Disparage the Bowl Championship Series all you want. It helped create what is arguably the best regular season in sports.
College basketball, on the other hand, has a forgettable regular season and an incredible postseason.
As the satirical news website The Onion noted in a headline Monday, one day after the brackets were unveiled: “Nation Gears Up For Start Of College Basketball Season.”
Shaheen, who was dubbed the “tourney czar” during his 12 years in charge of March Madness, believes more high-profile non-conference games are needed to boost early-season interest and draw casual fans to the sport.
“There are approximately 5,400 games in the season and only 100 or 110 could be considered marquee non-conference matchups,’’ he said. “The notion that only two percent of all the games fit that description is nuts.’’
His suggestion: Reward teams that seek out marquee games, perhaps by reserving a handful of the tournament’s precious at-large berths to the teams with the toughest non-conference schedules.
The basketball season used to start when college football ended: Thanksgiving weekend.
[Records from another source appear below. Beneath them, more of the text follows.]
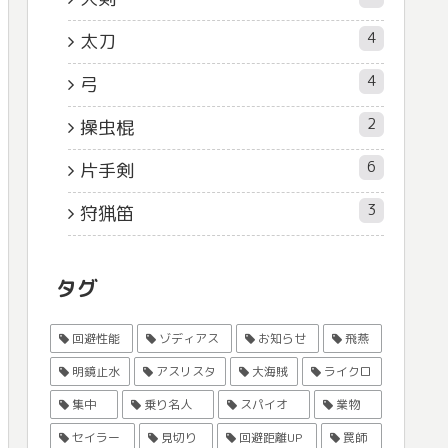
4
太刀
4
弓
2
操虫棍
6
片手剣
3
狩猟笛
タグ
回避性能
ゾディアス
お知らせ
飛燕
明鏡止水
アスリスタ
大海賊
ライクロ
集中
乗り名人
スパイオ
業物
セイラー
見切り
回避距離UP
罠師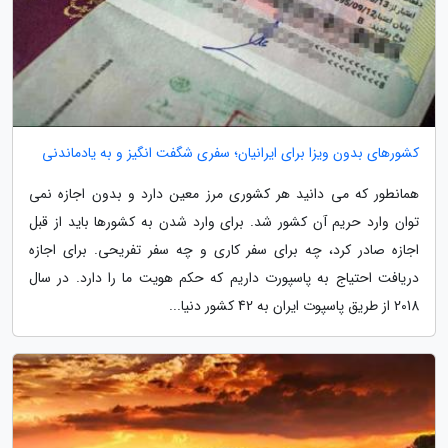
کشورهای بدون ویزا برای ایرانیان؛ سفری شگفت انگیز و به یادماندنی
همانطور که می دانید هر کشوری مرز معین دارد و بدون اجازه نمی
توان وارد حریم آن کشور شد. برای وارد شدن به کشورها باید از قبل
اجازه صادر کرد، چه برای سفر کاری و چه سفر تفریحی. برای اجازه
دریافت احتیاج به پاسپورت داریم که حکم هویت ما را دارد. در سال
2018 از طریق پاسپوت ایران به 42 کشور دنیا...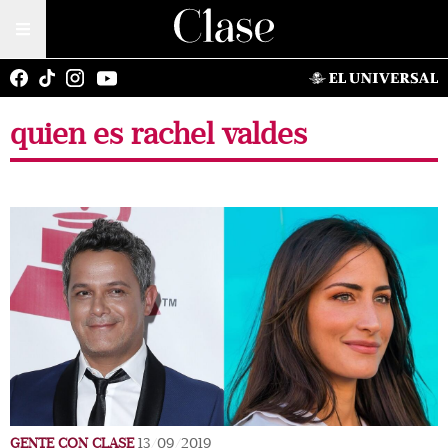
quien es rachel valdes
GENTE CON CLASE
13/09/2019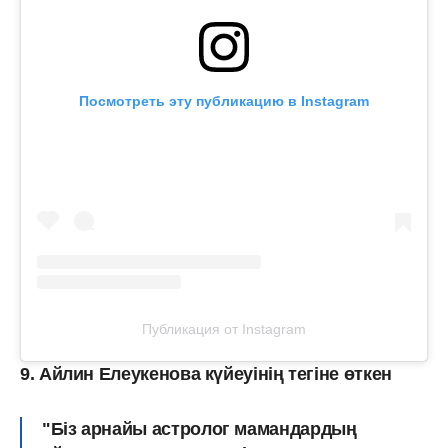
Посмотреть эту публикацию в Instagram
Публикация от Instagram
9. Айлин Елеукенова күйеуінің тегіне өткен
"Біз арнайы астролог мамандардың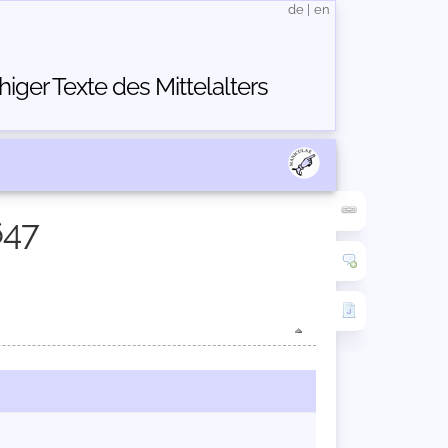
de
|
en
ger Texte des Mittelalters
647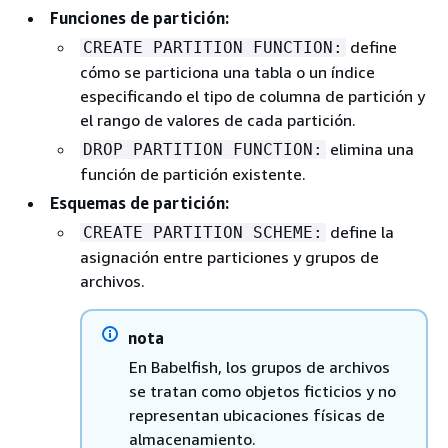
Funciones de partición:
define
CREATE PARTITION FUNCTION:
cómo se particiona una tabla o un índice
especificando el tipo de columna de partición y
el rango de valores de cada partición.
elimina una
DROP PARTITION FUNCTION:
función de partición existente.
Esquemas de partición:
define la
CREATE PARTITION SCHEME:
asignación entre particiones y grupos de
archivos.
nota
En Babelfish, los grupos de archivos
se tratan como objetos ficticios y no
representan ubicaciones físicas de
almacenamiento.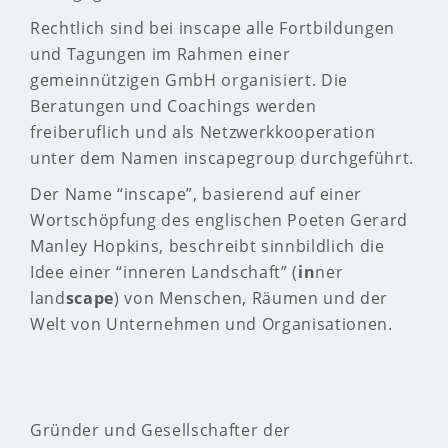
Rechtlich sind bei inscape alle Fortbildungen
und Tagungen im Rahmen einer
gemeinnützigen GmbH organisiert. Die
Beratungen und Coachings werden
freiberuflich und als Netzwerkkooperation
unter dem Namen inscapegroup durchgeführt.
Der Name “inscape”, basierend auf einer
Wortschöpfung des englischen Poeten Gerard
Manley Hopkins, beschreibt sinnbildlich die
Idee einer “inneren Landschaft” (
in
ner
land
scape
) von Menschen, Räumen und der
Welt von Unternehmen und Organisationen.
Gründer und Gesellschafter der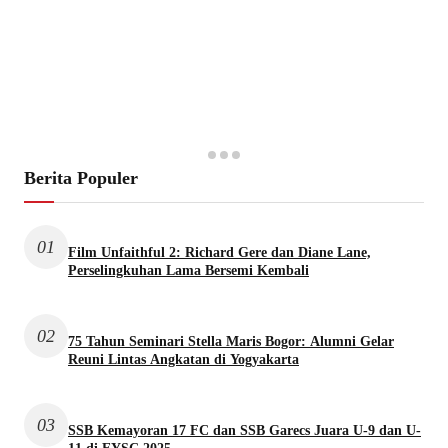
Berita Populer
01
Film Unfaithful 2: Richard Gere dan Diane Lane,
Perselingkuhan Lama Bersemi Kembali
02
75 Tahun Seminari Stella Maris Bogor: Alumni Gelar
Reuni Lintas Angkatan di Yogyakarta
03
SSB Kemayoran 17 FC dan SSB Garecs Juara U-9 dan U-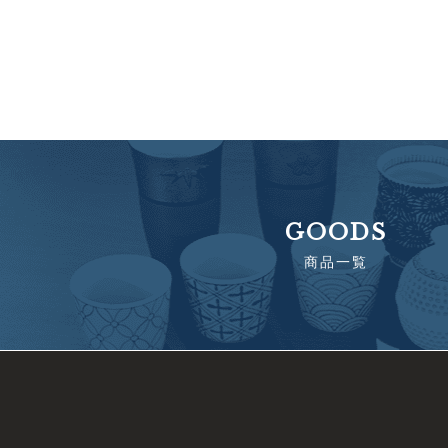
GOODS
商品一覧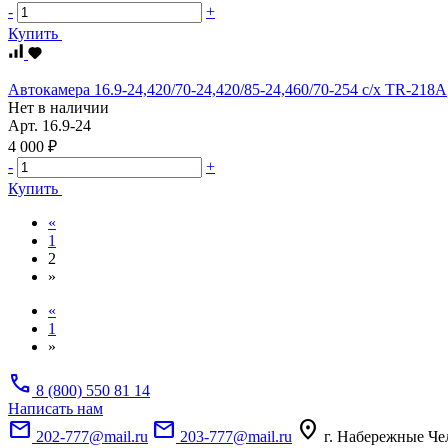
-
+
Купить
Автокамера 16.9-24,420/70-24,420/85-24,460/70-254 с/х TR-218A
Нет в наличии
Арт.
16.9-24
4 000 ₽
-
+
Купить
«
1
2
»
«
1
»
call
8 (800) 550 81 14
Написать нам
mail
mail
location_on
202-777@mail.ru
203-777@mail.ru
г. Набережные Че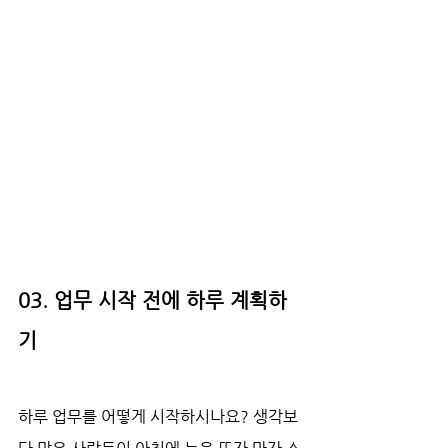
03. 업무 시작 전에 하루 계획하
기
하루 업무를 어떻게 시작하시나요? 생각보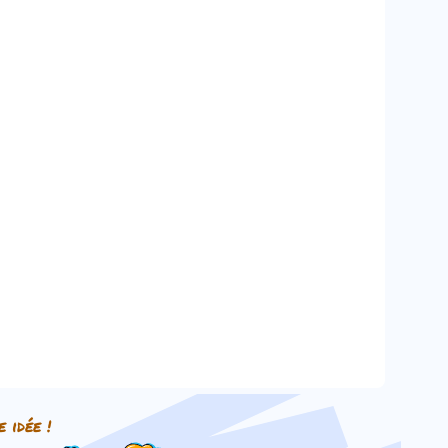
e idée !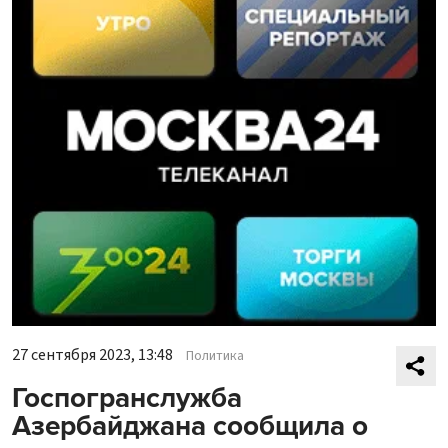
27 сентября 2023, 13:48
Политика
Госпогранслужба
Азербайджана сообщила о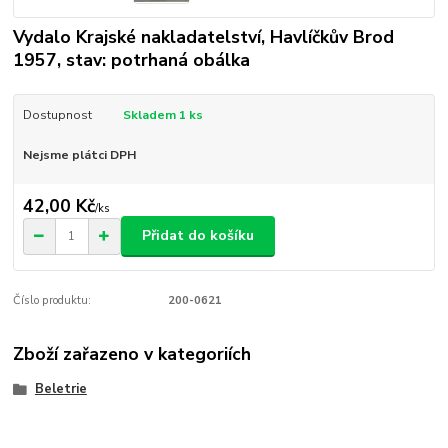
Vydalo Krajské nakladatelství, Havlíčkův Brod
1957, stav: potrhaná obálka
Dostupnost
Skladem 1 ks
Nejsme plátci DPH
42,00 Kč
/
ks
Přidat do košíku
Číslo produktu:
200-0621
Zboží zařazeno v kategoriích
Beletrie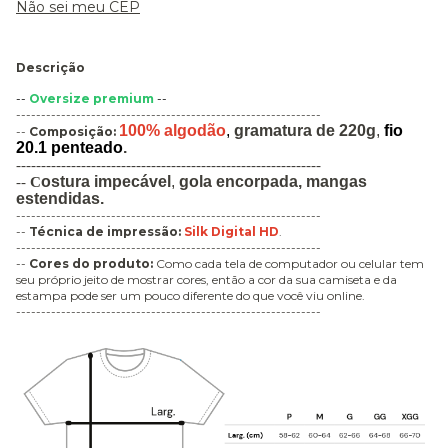
Não sei meu CEP
Descrição
--
Oversize premium
--
-------------------------------------------------------------
100% algodão
,
gramatura de 220g
,
fio
--
Composição:
20.1 penteado
.
-------------------------------------------------------------
ostura impecável
,
gola encorpada,
mangas
--
C
estendidas.
-------------------------------------------------------------
--
Técnica de impressão
:
Silk Digital HD
.
-------------------------------------------------------------
--
Cores do produto:
Como cada tela de computador ou celular tem
seu próprio jeito de mostrar cores, então a cor da sua camiseta e da
estampa pode ser um pouco diferente do que você viu online.
-------------------------------------------------------------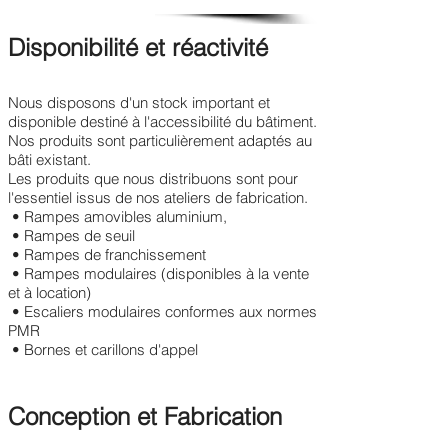
Disponibilité et réactivité
Nous disposons d'un stock important et
disponible destiné à l'accessibilité du bâtiment.
Nos produits sont particulièrement adaptés au
bâti existant.
Les produits que nous distribuons sont pour
l'essentiel issus de nos ateliers de fabrication.
• Rampes amovibles aluminium,
• Rampes de seuil
• Rampes de franchissement
• Rampes modulaires (disponibles à la vente
et à location)
• Escaliers modulaires conformes aux normes
PMR
• Bornes et carillons d'appel
Conception et Fabrication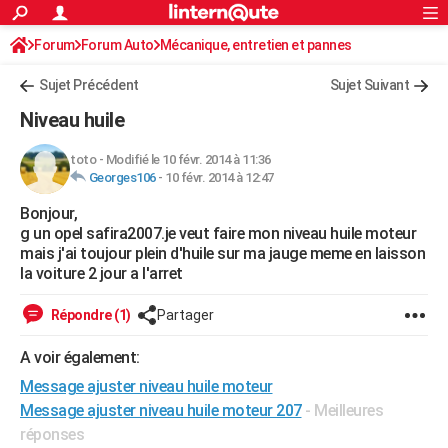
ACTUALITÉS
Forum
Forum Auto
Mécanique, entretien et pannes
Connexion
S'inscrire
Rechercher
Société
Education
Villes
Politique
Faits Divers
Monde
+
SPORT
Sujet Précédent
Sujet Suivant
Football
Cyclisme
Forum
Coupe du monde 2026
Tennis
Rugby
CULTURE
Niveau huile
TNT
Cinéma
Musique
Programme TV
Streaming
Sorties cinéma
+
FINANCE
toto
-
Modifié le 10 févr. 2014 à 11:36
Georges106
-
10 févr. 2014 à 12:47
Impôts
Immobilier
Banque
Crédit
Retraite
Epargne
Risques naturels par ville
Assurance
AUTO
Bonjour,
Réserver un essai
Berlines
Forum auto
Essais
Citadines
SUV
+
HIGH-TECH
g un opel safira2007.je veut faire mon niveau huile moteur
mais j'ai toujour plein d'huile sur ma jauge meme en laisson
Meilleur smartphone
Ordinateurs
Guide high-tech
Mobiles
Internet
Jeux vidéo
+
BRICOLAGE
la voiture 2 jour a l'arret
Aménagement intérieur
Cuisine
Jardinage
+
Forum
Extérieur
Salle de bains
Rangement
WEEK-END
Répondre (1)
Partager
Escapades
Expositions
Week-end nature
Guides de France
Patrimoine
Musées
+
LIFESTYLE
A voir également:
Message ajuster niveau huile moteur
Bien-être
Mode
+
Art de vivre
Loisirs
Modes de vie
SANTE
Message ajuster niveau huile moteur 207
- Meilleures
Guide de la santé
Médicaments
+
Alimentation
Maladies
Sommeil
VOYAGE
réponses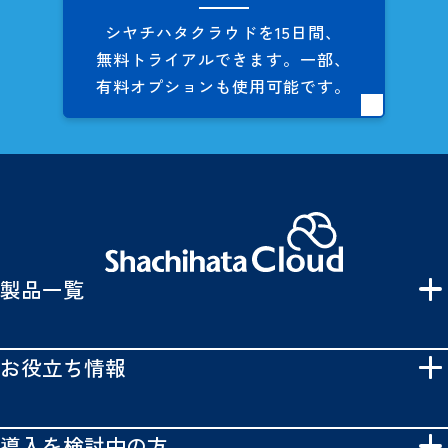
シヤチハタクラウドを
15日間、
無料トライアルできます。
一部、
有料オプションも
使用可能です。
製品一覧
お役立ち情報
導入を検討中の方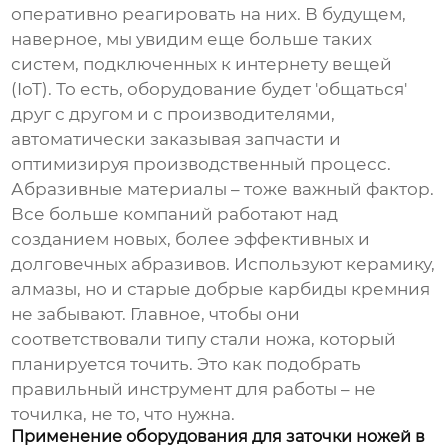
оперативно реагировать на них. В будущем,
наверное, мы увидим еще больше таких
систем, подключенных к интернету вещей
(IoT). То есть, оборудование будет 'общаться'
друг с другом и с производителями,
автоматически заказывая запчасти и
оптимизируя производственный процесс.
Абразивные материалы – тоже важный фактор.
Все больше компаний работают над
созданием новых, более эффективных и
долговечных абразивов. Используют керамику,
алмазы, но и старые добрые карбиды кремния
не забывают. Главное, чтобы они
соответствовали типу стали ножа, который
планируется точить. Это как подобрать
правильный инструмент для работы – не
точилка, не то, что нужна.
Применение оборудования для заточки ножей в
Now basketball tips off in early November and football ends in early December — one quarter of the basketball season conflicts directly with football during its sizzling stretch run.
Add the NFL regular season and playoffs, and college basketball barely registers on the mainstream sports radar until February: By the time the Seahawks won the Super Bowl, most teams had played two-thirds of their regular-season games.
The best long-term solution is to move the start of basketball back three or four weeks to avoid the steamroller that is the college football regular season.